Primary Use Case: Questions During Long Tasks
The typical scenario: Claude is in the middle of a multi-step operation — a large refactor, a debugging session, a migration — and you have a quick question that has nothing to do with the task. You do not want to inject noise into the conversation, but you need the answer now.
Example workflow:
[Claude is 6 steps into a 10-step database migration]
You: /btw what's the postgres syntax for adding a column with a default value?Claude: "ALTER TABLE table_name ADD COLUMN col_name type DEFAULT value;"
[Claude continues step 7 of the migration, unaffected]Without /btw, asking that question mid-task would inject it into Claude’s working context, potentially causing the agent to think you want to change direction.
What /btw Is Good For
- Syntax lookups (“what’s the flag for X”)
- Quick definitions (“what does ETIMEDOUT mean”)
- Tool/command reminders (“what’s the shortcut for Y”)
- Sanity checks (“is this the right approach for Z, roughly?”)
- Documentation pointers (“where in the React docs is useReducer explained?”)
The pattern: short question, short answer, move on.
What NOT to Use /btw For
Do not use /btw for things that should actually change the task:
# Wrong — this is a task direction change, not a side question/btw actually can you use SWR instead of React Query for this?

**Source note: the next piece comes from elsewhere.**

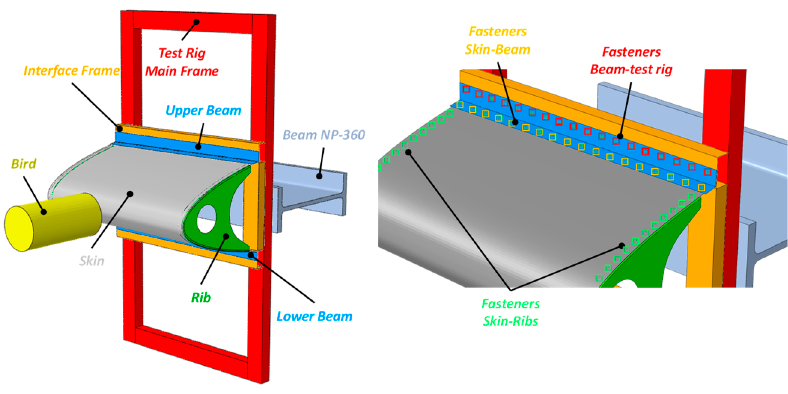
Figure 2. Numerical model. Test article and test rig.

# Right — ask it directly so Claude incorporates it into the plan"Actually, switch to SWR instead of React Query for this refactor."Do not use /btw for multi-part questions:
# Wrong — this is a real conversation, not a side note/btw can you explain the tradeoffs between REST and GraphQL for our use case and which you'd recommend?
# Right — ask it normally, it deserves context and a real response"What are the tradeoffs between REST and GraphQL for a real-time dashboard?"Do not use /btw when you want Claude to remember the answer:
If the answer to your side question is something Claude should carry forward (a decision, a constraint, a fact about the codebase), ask it normally so it enters the conversation history.
Voice + BTW
/btw pairs naturally with voice coding. When you are dictating a long task and need a quick answer, say “btw [question]” — Claude Code recognizes the /btw prefix in voice mode and treats the question as ephemeral.

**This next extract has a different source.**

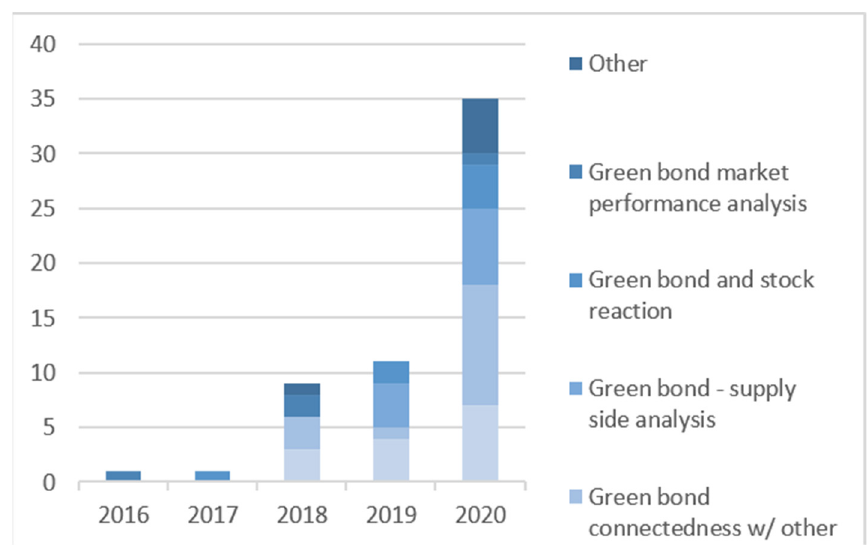
Figure 5. Research trends within taxonomy.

[You are dictating a feature implementation by voice]
You: "btw — what's the default timeout on fetch?"Claude: "30 seconds in most browser environments; none in Node.js fetch."
[You continue dictating the feature — the exchange did not interrupt the session]This is particularly powerful in voice mode because injecting questions into a dictated stream would otherwise require stopping, switching to keyboard, and resuming — breaking the voice flow entirely.
Gotchas
The answer is also ephemeral. Claude will not remember that it answered your /btw question. If you ask the same question again later, it will answer fresh. This is by design — side questions should not accumulate in context.
Not for decisions. If your “side question” is actually a decision point (“should we use X or Y for this?”), ask it as a real question. Decisions need to be in the conversation history so Claude can reason about them going forward.
Token usage. Even though /btw questions do not appear in conversation history, they do consume tokens for the response. In a very long session near context limits, even ephemeral exchanges add up.